My boots scuffed the red dirt road lightly as I walked, armed with a water bottle, a book, and a mission. Allured by a rumor of fresh berries, I had decided to exchange a Sunday afternoon doze for a hike to a waterfall and an alleged patch of wild strawberries. My path’s trajectory would lead me past the barn, through two swinging metal gates, across a meadow, and down a steep hill to a crannied waterfall hidden in a rocky cove.

    The day was hot. Dry wind blew puffs of dust into the air. I walked a little faster, eager for the sound of rushing water, the peace of thick, pure-scented pine trees, and the sweet tang of wild strawberries.

    I had barely reached my first landmark when I saw him—the bookish boy wearing a cowboy hat. He sat in the shade of the barn, reading. Long-legged and gangly like a spider, he could stretch his face into a split-second Howdy Doody grin.

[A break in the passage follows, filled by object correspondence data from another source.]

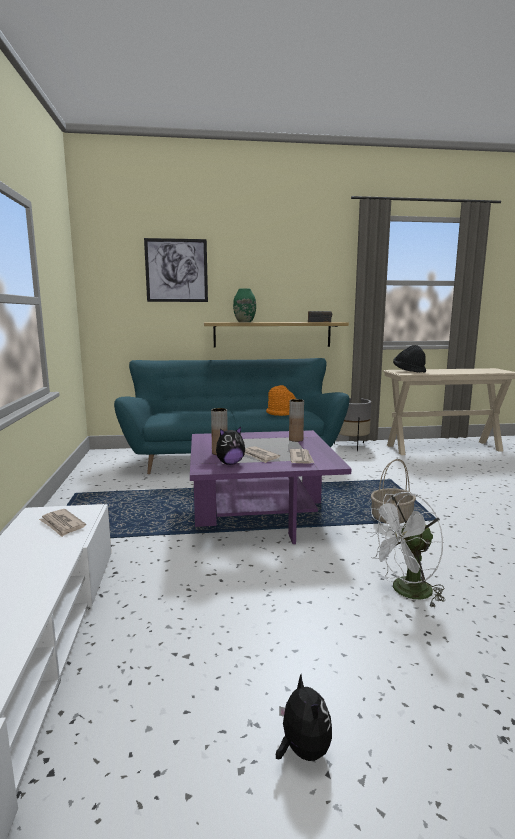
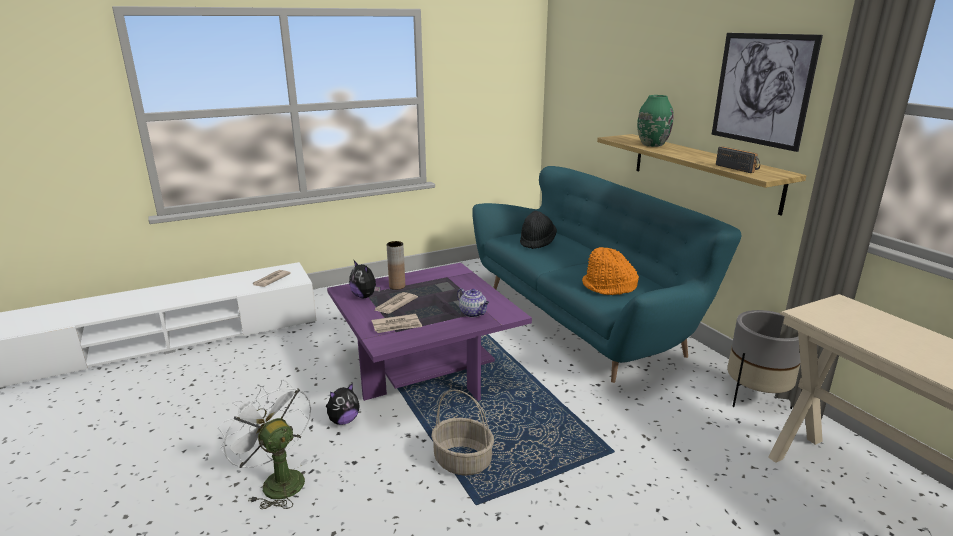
camera: 70 degrees right, 10 degrees up
(176, 270) = (616, 60): picture -> picture (762, 89)
(296, 439) = (473, 313): brown vase -> teapot
(302, 750) = (96, 444): plush toy -> plush toy (343, 420)
(409, 371) = (856, 317): black hat -> black hat (537, 242)

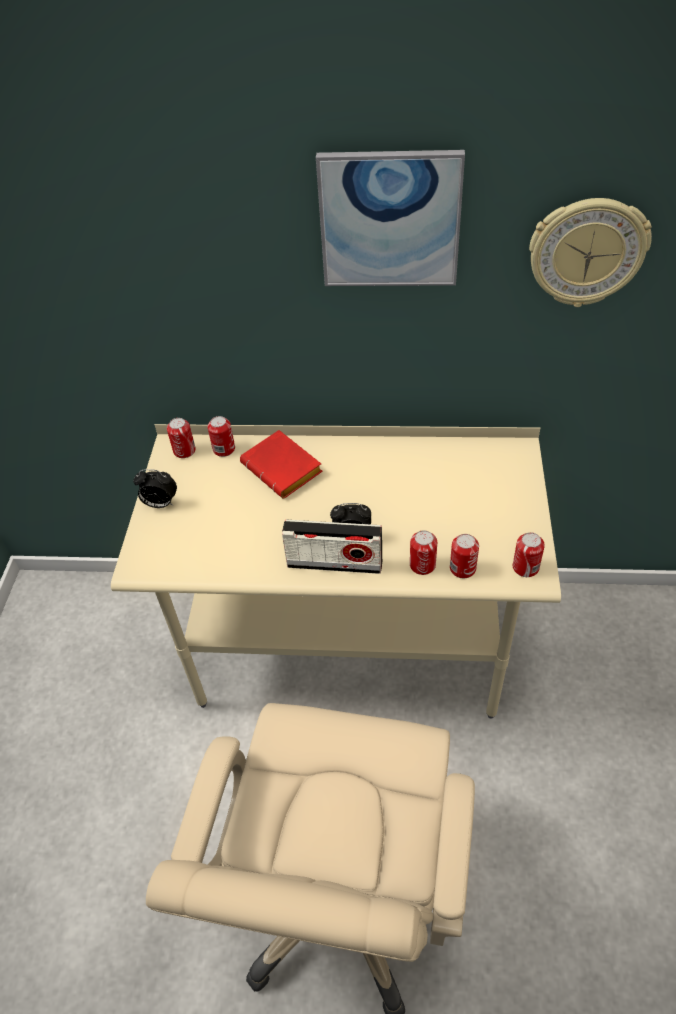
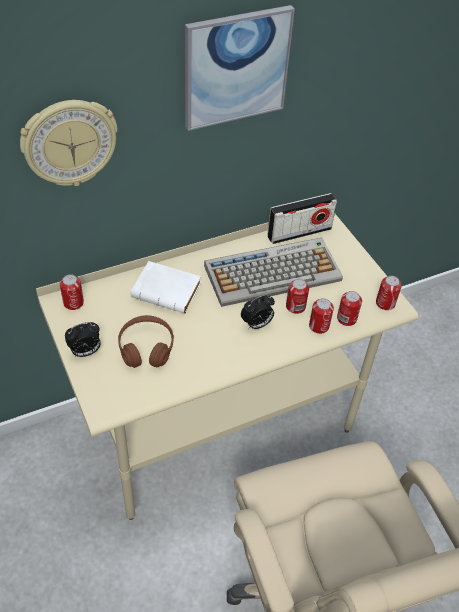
camera: 35 degrees left, 0 degrees up
(220, 521) = (146, 348): none -> brown headphones
(224, 449) = (107, 291): can -> can (295, 306)
(285, 469) = (169, 291): red book -> white book
(334, 563) = (257, 348): radio -> radio (299, 232)
(413, 486) = (273, 272): none -> keyboard
(586, 252) = (365, 66): wall clock -> wall clock (69, 143)

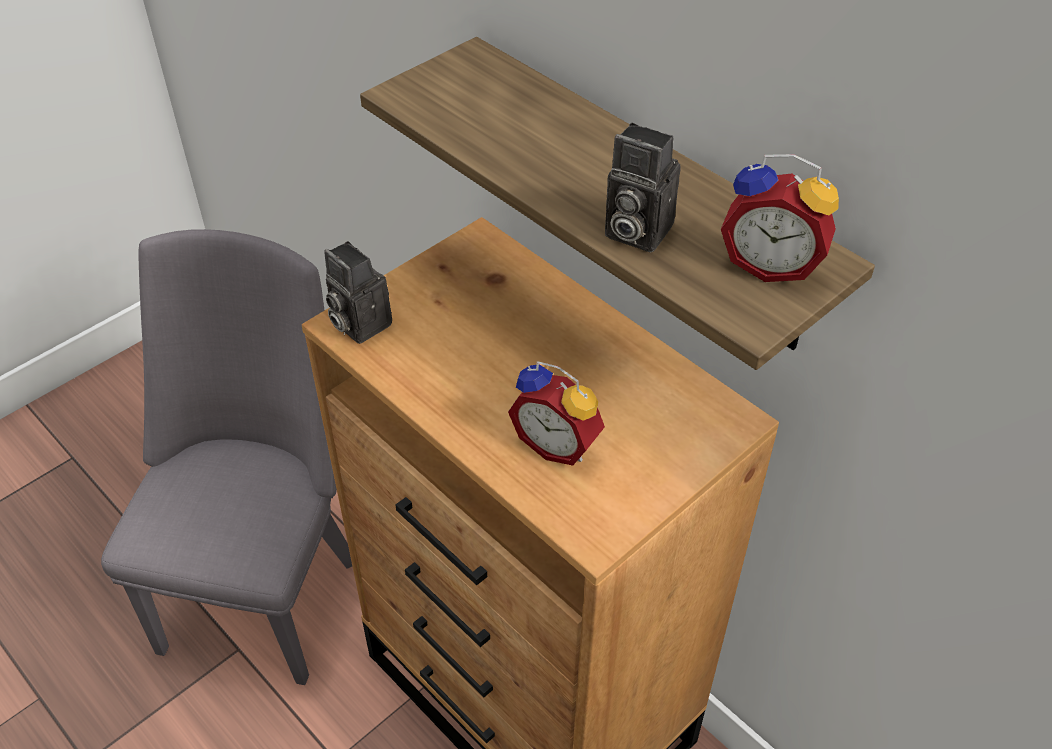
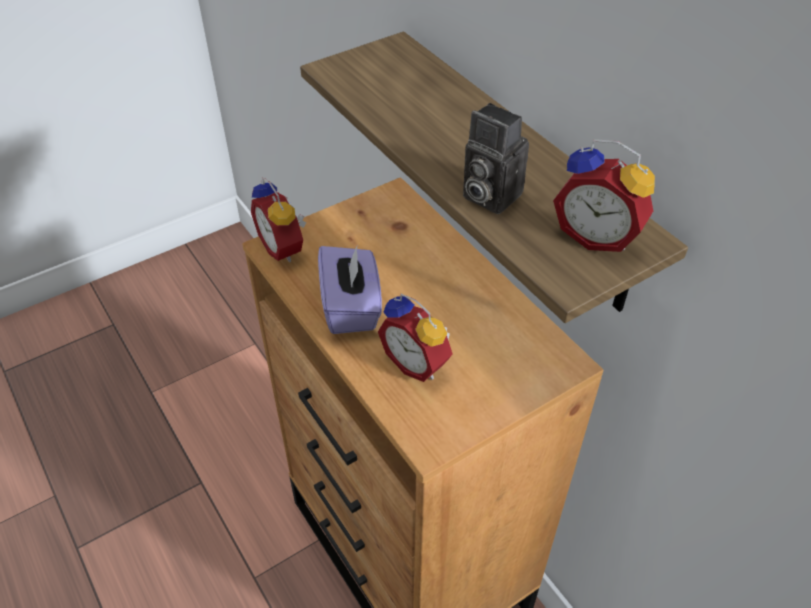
camera: 10 degrees right, 0 degrees up
(265, 587) = (229, 439): grey chair -> none
(358, 323) = (284, 247): camera -> alarm clock
(461, 387) = (351, 307): none -> purple tissue box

    I wasn’t surprised to see the book in his hand. He often sat by himself in the staff dining room, reading. I watched him sometimes. He would mindlessly fork food into his mouth and chew while his eyes feasted on the black print that ran across white pages. Gripping the thick tome with one lanky hand, his sat for moments on end with his fork suspended between plate and mouth.

    He always sat at a back table. Sometimes I sat beside him. Often, I just watched from a distance, observing as one thick tome blended into another and the days drifted into weeks. Though we worked at the same ranch located high in the Rocky Mountains, he lived in fictional worlds and visited far-off realms. Books filled every spare minute. He read at dinner. He read in the barn. He read cross-legged, sitting on a fence rail with his back braced against a fencepost and his knees bent and folded like chicken wings.

    We both liked books, he and I. If we had met in the pages of a book, we might have even been friends. But, walking by the barn that day, I lacked the magic that the rest of his friends possessed because I was real and they were fictional. So, as he sat there, lost in his book, I almost walked by him without speaking.

    “Hey.” My own voice surprised me. It sounded careless, flippant even. “I’m going to look for strawberries. Want to come?”

    He looked up, this tall boy with a reading habit, and squinted in my direction. I stepped into the shade, away from the sun’s glare.

    “Bring your book if you want to read.” I shrugged. “I’ve got mine.” I waved my book in the air as if to prove my statement and continued my planned trajectory. A board creaked in the wooden table he was sitting on, and a thin shadow fell in step beside me.

    We continued past the barn, through the two swinging metal gates, across the meadow, and down the steep hill. A narrow trail threaded its way through tall pines and craggy outcroppings of rock. The liquid static of water falling over rocks met our ears as the trail veered sharply to run beside the creek bed.

    Wordlessly, he crossed to the far side of the creek, his book tucked under his arm. I stayed on my own bank. The search for the strawberry patch began. Upstream and down, we paced. Long, skinny weeds slapped my legs. I parted their feathery heads with my hands, searching the undergrowth. Mosquitos droned their high-pitch tune in my ears. My eyes scanned the ground.

    Then I saw them—rounded leaves with lacey edges spreading along the creekbank. I waved him over from the far side of the creek, flapping my arms to get his attention. Then I bent, searching beneath the leaves, hoping for plump, crimson berries to peek at me from the low-growing thicket of greenery. I found none.

    Crossing the shallows in long-legged hops, he soon stood beside me. He knelt and brushed the leaves back gently.

    “No blooms.” He stood up and brushed his hands against his jeans. “Must be out of season.”

    I stared at the patch for a long moment, imagining the tiny, individual bursts of wild strawberries in my mouth. For a split second, I envied the little birds and squirrels that had gorged themselves on nature’s candy and left none for me.

    “Guess I’ll read now.” I turned away from the patch and plopped down on a rock. I opened my book. I heard the bookish boy moving upstream, pine needles whispering under his footsteps. He found a rock to his liking and settled down to read.

    Words blurred into paragraphs and paragraphs into pages. Time rolled as easily as the water droplets that bounced into white water at the base of the falls. Shadows stretched longer as sunlight angled lower through the pine trees. Together, we read beside the creek—lost in two separate worlds. Chapters later, we finally hauled ourselves back to the real world that we shared and headed back to the ranch.